(London) Le contraste est difficile à ignorer. Le rideau vient de tomber sur un congrès conservateur à l’ambiance survoltée, et voici que les libéraux malmenés dans les sondages convergent vers London pour leur réunion de caucus. Les discussions seront franches, signale-t-on, et Justin Trudeau devra prouver qu’il est toujours en contrôle, selon un expert. Survol.

Dégringolade dans les sondages

« La culture du caucus de se laisser entraîner dans des décisions stupides » fera en sorte qu’il « n’y aura pas d’étincelles à la réunion cette semaine, mais il devrait y en avoir », a écrit lundi dans un billet de blogue aux allures de mise au défi la conservatrice Michelle Rempel Garner. On verra si les bruissements de couloir lui donneront raison. Ce qui est certain, cependant, c’est qu’il y a de la nervosité dans les rangs libéraux en raison de la dégringolade estivale dans les sondages, note Jeremy Ghio, ancien stratège libéral. « Des mauvais sondages, ça fait des députés mécontents. Ça délie les langues. Justin Trudeau devra leur prouver qu’il est encore l’homme de la situation », estime-t-il.

« Un chef formidable »

Des langues se sont déliées récemment dans des reportages du Toronto Star et de CBC – anonymes, les langues. Sans vouloir s’étendre sur ces confidences, Brenda Shanahan, qui préside le caucus national, fait valoir que « ces personnes qui font des commentaires à l’extérieur du caucus savent très bien que M. Trudeau est un chef formidable ». Y a-t-il au sein de la députation beaucoup de « Nervous Nellies », comme Jean Chrétien appelait ses députés inquiets de perdre leur circonscription ? « Ils ont entendu les frustrations de leurs commettants cet été […] sur le coût de la vie et l’accès au logement […], mais tous sont derrière notre leader », affirme Mme Shanahan.

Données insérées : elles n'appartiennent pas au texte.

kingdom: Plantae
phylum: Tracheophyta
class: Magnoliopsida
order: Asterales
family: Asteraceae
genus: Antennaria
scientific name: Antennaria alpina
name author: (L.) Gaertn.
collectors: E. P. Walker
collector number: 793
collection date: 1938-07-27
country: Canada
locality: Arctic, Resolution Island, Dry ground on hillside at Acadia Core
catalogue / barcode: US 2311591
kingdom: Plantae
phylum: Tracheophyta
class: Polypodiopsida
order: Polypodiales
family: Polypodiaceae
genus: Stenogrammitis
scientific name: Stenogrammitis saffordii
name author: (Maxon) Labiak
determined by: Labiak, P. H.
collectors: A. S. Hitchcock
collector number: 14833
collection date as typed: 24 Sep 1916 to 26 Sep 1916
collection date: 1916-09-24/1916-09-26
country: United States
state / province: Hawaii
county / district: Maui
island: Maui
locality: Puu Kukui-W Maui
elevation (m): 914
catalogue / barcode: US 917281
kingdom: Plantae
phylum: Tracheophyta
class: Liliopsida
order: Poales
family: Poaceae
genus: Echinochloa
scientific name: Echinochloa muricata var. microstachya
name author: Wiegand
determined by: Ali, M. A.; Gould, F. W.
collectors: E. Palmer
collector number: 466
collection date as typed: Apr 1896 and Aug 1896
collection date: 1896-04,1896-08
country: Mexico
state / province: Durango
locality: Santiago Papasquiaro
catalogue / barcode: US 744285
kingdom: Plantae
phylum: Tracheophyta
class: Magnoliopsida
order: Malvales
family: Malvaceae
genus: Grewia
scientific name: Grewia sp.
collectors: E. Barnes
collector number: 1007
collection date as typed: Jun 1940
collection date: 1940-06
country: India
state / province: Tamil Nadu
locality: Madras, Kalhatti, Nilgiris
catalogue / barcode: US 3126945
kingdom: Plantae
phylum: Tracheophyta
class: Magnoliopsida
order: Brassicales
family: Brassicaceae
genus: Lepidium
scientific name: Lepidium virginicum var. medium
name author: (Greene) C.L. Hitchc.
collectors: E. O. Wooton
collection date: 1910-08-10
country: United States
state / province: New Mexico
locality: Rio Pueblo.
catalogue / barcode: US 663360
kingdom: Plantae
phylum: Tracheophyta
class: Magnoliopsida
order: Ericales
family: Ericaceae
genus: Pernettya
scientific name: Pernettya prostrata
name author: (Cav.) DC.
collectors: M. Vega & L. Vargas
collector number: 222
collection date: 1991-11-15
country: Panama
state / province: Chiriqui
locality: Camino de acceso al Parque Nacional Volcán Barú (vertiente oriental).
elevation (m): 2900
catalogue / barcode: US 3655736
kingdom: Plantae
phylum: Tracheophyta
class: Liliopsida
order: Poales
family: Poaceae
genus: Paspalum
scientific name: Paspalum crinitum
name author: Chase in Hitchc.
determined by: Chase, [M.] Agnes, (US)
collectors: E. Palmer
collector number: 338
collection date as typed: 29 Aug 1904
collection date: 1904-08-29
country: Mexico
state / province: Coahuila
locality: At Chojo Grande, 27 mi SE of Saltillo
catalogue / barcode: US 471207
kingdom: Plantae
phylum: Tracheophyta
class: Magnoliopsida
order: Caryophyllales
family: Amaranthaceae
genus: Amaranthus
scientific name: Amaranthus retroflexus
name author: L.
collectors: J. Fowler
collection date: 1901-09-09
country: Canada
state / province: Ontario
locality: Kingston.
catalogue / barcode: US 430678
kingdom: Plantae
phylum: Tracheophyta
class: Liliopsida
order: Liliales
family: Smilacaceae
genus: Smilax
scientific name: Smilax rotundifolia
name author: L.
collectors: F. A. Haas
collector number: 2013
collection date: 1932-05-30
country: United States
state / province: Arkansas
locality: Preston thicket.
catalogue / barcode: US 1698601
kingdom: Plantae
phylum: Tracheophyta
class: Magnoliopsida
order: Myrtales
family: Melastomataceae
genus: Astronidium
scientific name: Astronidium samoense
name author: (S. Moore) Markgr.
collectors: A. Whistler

« Tous les indicateurs au rouge »

Même si l’entente de collaboration entre les libéraux et les néo-démocrates tient jusqu’à 2025, ce que le premier ministre semble vouloir, la montée en flèche des conservateurs dans les sondages devrait être un signal d’alarme, croit le spécialiste Philippe J. Fournier. « Tous les indicateurs sont au rouge. Chez les libéraux, on plaide que Justin Trudeau est revenu de l’arrière contre Andrew Scheer et Erin O’Toole, mais là, c’est différent, car on parle de l’approbation du gouvernement et du chef », expose le créateur de l’agrégateur 338Canada. « Les libéraux ont le luxe du temps, mais si l’élection avait lieu demain, mon modèle donne un gouvernement [conservateur] presque majoritaire ou majoritaire », ajoute-t-il.

Oublier le « méchant » Poilievre

PHOTO EDOUARD PLANTE-FRÉCHETTE, ARCHIVES LA PRESSE

Pierre Poilievre, chef du Parti conservateur du Canada, lors du congrès national de sa formation, vendredi dernier, à Québec

Les militants conservateurs réunis en congrès à Québec le week-end dernier ont fourni de nouvelles munitions aux libéraux. Il y a eu la tentative avortée de mettre aux voix une résolution pour couper les vivres à Radio-Canada, l’adoption d’une résolution encadrant la transition de genre pour les mineurs. D’après Jeremy Ghio, il faut résister à la tentation de se laisser distraire : « Chez les libéraux, on dirait qu’on est en mode : “Pierre Poilievre est méchant, et moi, j’ai un bon bilan”. Mais ce n’est pas avec le bilan que tu vas obtenir la confiance des Canadiens pour un quatrième mandat. C’est avec un plan pour ce qui s’en vient – l’incertitude économique et la crise du logement. »

Une annonce sur le logement

On l’a vu à l’Assemblée nationale dès le jour un de la rentrée parlementaire : l’enjeu du logement met les gouvernements sur la sellette. Celui de Justin Trudeau n’y échappera pas, et c’est d’ailleurs avec une annonce sur le logement que le premier ministre donnera le coup d’envoi à la rencontre du caucus, mercredi, aux côtés du ministre responsable du dossier, Sean Fraser. Parce que oui, Justin Trudeau a fini par rentrer au pays, lui qui avait été coincé pendant deux jours à New Delhi en raison d’un problème technique de l’avion gouvernemental.